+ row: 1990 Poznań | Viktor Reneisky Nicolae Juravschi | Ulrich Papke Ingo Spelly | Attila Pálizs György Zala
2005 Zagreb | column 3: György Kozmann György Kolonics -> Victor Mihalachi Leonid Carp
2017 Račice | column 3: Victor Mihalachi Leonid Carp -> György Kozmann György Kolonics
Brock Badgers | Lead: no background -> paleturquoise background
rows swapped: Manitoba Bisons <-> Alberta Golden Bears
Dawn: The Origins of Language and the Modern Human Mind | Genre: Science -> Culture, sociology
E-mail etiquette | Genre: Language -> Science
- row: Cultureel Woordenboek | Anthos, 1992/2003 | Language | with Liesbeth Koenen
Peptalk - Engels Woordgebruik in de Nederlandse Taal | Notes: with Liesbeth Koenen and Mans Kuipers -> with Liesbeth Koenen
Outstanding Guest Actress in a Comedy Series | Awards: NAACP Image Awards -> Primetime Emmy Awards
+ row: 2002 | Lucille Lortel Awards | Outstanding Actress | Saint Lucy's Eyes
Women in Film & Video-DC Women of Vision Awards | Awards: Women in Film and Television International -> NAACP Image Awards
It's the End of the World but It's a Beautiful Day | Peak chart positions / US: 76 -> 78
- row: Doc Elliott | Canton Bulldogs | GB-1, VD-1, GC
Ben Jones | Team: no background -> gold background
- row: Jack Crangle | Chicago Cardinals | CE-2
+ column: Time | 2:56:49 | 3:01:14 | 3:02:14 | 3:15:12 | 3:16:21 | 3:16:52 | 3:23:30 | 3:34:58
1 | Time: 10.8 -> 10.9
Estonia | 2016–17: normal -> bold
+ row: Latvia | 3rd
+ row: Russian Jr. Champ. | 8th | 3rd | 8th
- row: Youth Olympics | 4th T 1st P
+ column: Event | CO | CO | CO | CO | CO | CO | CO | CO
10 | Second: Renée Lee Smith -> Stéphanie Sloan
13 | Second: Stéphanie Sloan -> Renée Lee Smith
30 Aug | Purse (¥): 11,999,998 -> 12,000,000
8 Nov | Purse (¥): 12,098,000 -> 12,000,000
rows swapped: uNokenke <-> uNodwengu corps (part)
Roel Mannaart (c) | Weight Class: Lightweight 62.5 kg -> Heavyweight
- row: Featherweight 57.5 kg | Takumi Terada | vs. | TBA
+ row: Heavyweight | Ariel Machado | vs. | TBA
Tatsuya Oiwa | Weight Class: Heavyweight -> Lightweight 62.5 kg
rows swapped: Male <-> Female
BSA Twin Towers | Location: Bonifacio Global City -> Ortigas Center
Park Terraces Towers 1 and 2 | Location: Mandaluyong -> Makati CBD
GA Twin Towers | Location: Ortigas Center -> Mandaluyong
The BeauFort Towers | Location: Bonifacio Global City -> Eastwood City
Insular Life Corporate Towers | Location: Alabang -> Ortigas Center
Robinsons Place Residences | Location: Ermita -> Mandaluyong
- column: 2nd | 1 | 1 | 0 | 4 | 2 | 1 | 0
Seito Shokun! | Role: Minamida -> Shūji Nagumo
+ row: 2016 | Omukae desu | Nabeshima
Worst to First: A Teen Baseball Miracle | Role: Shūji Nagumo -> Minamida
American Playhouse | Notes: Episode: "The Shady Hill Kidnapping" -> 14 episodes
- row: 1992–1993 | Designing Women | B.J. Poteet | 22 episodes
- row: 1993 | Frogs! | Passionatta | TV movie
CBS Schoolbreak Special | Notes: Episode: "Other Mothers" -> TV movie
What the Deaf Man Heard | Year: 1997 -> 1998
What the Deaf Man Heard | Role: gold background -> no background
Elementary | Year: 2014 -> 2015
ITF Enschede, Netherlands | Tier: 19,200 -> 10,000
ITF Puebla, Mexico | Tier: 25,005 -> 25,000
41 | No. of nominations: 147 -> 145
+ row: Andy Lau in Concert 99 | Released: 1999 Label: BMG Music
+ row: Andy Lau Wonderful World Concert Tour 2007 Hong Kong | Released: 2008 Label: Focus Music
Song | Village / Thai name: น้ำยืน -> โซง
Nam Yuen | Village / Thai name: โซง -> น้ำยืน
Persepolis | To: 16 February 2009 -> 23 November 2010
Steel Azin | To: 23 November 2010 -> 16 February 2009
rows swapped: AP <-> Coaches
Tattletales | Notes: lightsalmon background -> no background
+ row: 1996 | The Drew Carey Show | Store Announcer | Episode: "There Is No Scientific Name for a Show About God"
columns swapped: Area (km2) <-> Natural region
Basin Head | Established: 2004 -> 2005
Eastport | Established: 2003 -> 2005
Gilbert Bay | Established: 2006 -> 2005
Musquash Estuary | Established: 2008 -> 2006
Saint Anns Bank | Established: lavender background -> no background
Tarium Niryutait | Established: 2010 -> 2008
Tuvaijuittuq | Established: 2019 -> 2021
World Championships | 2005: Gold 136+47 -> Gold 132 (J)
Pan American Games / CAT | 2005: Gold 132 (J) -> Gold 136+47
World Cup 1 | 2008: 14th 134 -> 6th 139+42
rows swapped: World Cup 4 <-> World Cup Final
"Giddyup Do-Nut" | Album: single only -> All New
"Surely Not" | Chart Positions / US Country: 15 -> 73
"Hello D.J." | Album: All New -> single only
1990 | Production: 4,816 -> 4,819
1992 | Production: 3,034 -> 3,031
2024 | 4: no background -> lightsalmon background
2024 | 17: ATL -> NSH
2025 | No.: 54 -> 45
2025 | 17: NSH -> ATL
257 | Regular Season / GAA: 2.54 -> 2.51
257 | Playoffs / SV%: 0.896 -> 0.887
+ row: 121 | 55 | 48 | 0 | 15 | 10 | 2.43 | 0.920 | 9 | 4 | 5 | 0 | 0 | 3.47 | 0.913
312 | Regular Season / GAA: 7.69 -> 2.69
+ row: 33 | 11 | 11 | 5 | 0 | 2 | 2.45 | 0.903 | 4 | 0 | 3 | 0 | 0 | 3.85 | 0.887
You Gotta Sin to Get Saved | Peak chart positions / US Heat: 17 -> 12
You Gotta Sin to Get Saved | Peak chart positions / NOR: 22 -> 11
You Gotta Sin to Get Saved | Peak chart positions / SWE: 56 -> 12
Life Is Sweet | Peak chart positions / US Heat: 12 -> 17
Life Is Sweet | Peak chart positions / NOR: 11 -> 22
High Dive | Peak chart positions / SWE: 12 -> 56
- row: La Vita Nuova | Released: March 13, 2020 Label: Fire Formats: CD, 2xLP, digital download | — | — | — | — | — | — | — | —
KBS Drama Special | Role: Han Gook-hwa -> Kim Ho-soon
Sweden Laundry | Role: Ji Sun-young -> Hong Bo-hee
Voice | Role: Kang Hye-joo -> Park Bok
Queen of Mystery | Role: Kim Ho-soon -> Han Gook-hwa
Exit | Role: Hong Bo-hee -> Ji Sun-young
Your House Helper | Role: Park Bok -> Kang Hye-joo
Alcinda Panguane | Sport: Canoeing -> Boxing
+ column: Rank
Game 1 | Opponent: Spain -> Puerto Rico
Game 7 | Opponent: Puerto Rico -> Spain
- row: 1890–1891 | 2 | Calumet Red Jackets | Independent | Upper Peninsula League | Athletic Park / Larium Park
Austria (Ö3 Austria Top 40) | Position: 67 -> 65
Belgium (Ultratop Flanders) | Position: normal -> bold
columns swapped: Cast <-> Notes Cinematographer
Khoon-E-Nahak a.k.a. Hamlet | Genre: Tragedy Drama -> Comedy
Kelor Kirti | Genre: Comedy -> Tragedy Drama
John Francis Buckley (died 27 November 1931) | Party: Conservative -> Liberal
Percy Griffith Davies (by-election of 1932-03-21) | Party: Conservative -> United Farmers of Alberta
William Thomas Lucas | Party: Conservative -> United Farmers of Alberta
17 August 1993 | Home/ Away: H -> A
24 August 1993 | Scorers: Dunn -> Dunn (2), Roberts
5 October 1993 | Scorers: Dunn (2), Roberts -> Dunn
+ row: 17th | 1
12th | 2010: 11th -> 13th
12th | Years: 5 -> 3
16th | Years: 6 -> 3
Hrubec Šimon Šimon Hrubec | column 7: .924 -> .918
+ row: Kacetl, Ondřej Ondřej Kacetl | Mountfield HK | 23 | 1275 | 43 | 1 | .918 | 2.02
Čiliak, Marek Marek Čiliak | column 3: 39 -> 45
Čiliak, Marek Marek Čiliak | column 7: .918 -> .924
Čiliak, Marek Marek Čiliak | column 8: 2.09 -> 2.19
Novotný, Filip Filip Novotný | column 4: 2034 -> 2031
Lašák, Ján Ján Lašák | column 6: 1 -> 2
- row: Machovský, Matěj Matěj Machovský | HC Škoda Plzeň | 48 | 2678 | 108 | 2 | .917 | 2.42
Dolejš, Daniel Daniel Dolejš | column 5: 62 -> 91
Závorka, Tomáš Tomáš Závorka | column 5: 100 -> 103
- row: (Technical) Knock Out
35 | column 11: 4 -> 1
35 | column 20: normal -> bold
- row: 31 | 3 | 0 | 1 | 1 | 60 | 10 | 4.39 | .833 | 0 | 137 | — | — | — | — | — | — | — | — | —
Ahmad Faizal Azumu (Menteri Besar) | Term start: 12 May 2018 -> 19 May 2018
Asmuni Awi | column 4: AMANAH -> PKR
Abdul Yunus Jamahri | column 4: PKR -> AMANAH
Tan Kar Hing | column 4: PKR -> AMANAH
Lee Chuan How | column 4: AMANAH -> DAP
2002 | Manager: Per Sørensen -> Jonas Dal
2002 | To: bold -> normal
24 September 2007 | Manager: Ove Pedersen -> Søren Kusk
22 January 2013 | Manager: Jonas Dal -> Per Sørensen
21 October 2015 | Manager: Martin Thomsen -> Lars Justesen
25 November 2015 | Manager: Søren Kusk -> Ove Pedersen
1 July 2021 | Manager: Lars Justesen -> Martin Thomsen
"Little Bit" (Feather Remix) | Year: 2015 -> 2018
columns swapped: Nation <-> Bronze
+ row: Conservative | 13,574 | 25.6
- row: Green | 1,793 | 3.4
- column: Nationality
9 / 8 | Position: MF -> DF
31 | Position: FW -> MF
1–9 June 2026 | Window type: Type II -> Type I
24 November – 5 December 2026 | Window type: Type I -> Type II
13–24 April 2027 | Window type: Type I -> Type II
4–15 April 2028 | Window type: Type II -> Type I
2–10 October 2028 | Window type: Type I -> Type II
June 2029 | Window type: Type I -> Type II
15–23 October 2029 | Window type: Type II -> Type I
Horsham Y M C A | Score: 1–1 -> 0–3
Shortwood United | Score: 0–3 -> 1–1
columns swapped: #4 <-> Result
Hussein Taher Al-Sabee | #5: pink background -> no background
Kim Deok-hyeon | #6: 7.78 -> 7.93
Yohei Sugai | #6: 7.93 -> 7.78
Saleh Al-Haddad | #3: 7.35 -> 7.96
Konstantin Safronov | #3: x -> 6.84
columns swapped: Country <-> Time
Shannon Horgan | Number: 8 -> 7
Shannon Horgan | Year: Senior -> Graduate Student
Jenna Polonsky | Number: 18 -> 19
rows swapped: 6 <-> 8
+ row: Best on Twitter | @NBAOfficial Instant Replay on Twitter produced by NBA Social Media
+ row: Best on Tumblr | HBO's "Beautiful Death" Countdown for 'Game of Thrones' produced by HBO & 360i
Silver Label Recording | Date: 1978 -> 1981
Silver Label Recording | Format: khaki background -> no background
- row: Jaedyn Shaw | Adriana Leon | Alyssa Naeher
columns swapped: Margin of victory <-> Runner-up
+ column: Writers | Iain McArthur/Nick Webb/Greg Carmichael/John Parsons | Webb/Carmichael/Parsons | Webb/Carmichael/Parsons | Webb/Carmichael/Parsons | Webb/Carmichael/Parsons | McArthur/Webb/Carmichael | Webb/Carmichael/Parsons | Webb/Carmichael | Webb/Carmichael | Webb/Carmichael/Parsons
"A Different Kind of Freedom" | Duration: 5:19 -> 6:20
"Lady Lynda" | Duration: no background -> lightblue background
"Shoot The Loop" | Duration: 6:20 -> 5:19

# # # # # # #

§ Description of the task
Reproduce the records from the first line through the line containing "The BeauFort Towers", substituting "fill" for every "background" and changing nothing else. Give only those lines.

§ Correct response
+ row: 1990 Poznań | Viktor Reneisky Nicolae Juravschi | Ulrich Papke Ingo Spelly | Attila Pálizs György Zala
2005 Zagreb | column 3: György Kozmann György Kolonics -> Victor Mihalachi Leonid Carp
2017 Račice | column 3: Victor Mihalachi Leonid Carp -> György Kozmann György Kolonics
Brock Badgers | Lead: no fill -> paleturquoise fill
rows swapped: Manitoba Bisons <-> Alberta Golden Bears
Dawn: The Origins of Language and the Modern Human Mind | Genre: Science -> Culture, sociology
E-mail etiquette | Genre: Language -> Science
- row: Cultureel Woordenboek | Anthos, 1992/2003 | Language | with Liesbeth Koenen
Peptalk - Engels Woordgebruik in de Nederlandse Taal | Notes: with Liesbeth Koenen and Mans Kuipers -> with Liesbeth Koenen
Outstanding Guest Actress in a Comedy Series | Awards: NAACP Image Awards -> Primetime Emmy Awards
+ row: 2002 | Lucille Lortel Awards | Outstanding Actress | Saint Lucy's Eyes
Women in Film & Video-DC Women of Vision Awards | Awards: Women in Film and Television International -> NAACP Image Awards
It's the End of the World but It's a Beautiful Day | Peak chart positions / US: 76 -> 78
- row: Doc Elliott | Canton Bulldogs | GB-1, VD-1, GC
Ben Jones | Team: no fill -> gold fill
- row: Jack Crangle | Chicago Cardinals | CE-2
+ column: Time | 2:56:49 | 3:01:14 | 3:02:14 | 3:15:12 | 3:16:21 | 3:16:52 | 3:23:30 | 3:34:58
1 | Time: 10.8 -> 10.9
Estonia | 2016–17: normal -> bold
+ row: Latvia | 3rd
+ row: Russian Jr. Champ. | 8th | 3rd | 8th
- row: Youth Olympics | 4th T 1st P
+ column: Event | CO | CO | CO | CO | CO | CO | CO | CO
10 | Second: Renée Lee Smith -> Stéphanie Sloan
13 | Second: Stéphanie Sloan -> Renée Lee Smith
30 Aug | Purse (¥): 11,999,998 -> 12,000,000
8 Nov | Purse (¥): 12,098,000 -> 12,000,000
rows swapped: uNokenke <-> uNodwengu corps (part)
Roel Mannaart (c) | Weight Class: Lightweight 62.5 kg -> Heavyweight
- row: Featherweight 57.5 kg | Takumi Terada | vs. | TBA
+ row: Heavyweight | Ariel Machado | vs. | TBA
Tatsuya Oiwa | Weight Class: Heavyweight -> Lightweight 62.5 kg
rows swapped: Male <-> Female
BSA Twin Towers | Location: Bonifacio Global City -> Ortigas Center
Park Terraces Towers 1 and 2 | Location: Mandaluyong -> Makati CBD
GA Twin Towers | Location: Ortigas Center -> Mandaluyong
The BeauFort Towers | Location: Bonifacio Global City -> Eastwood City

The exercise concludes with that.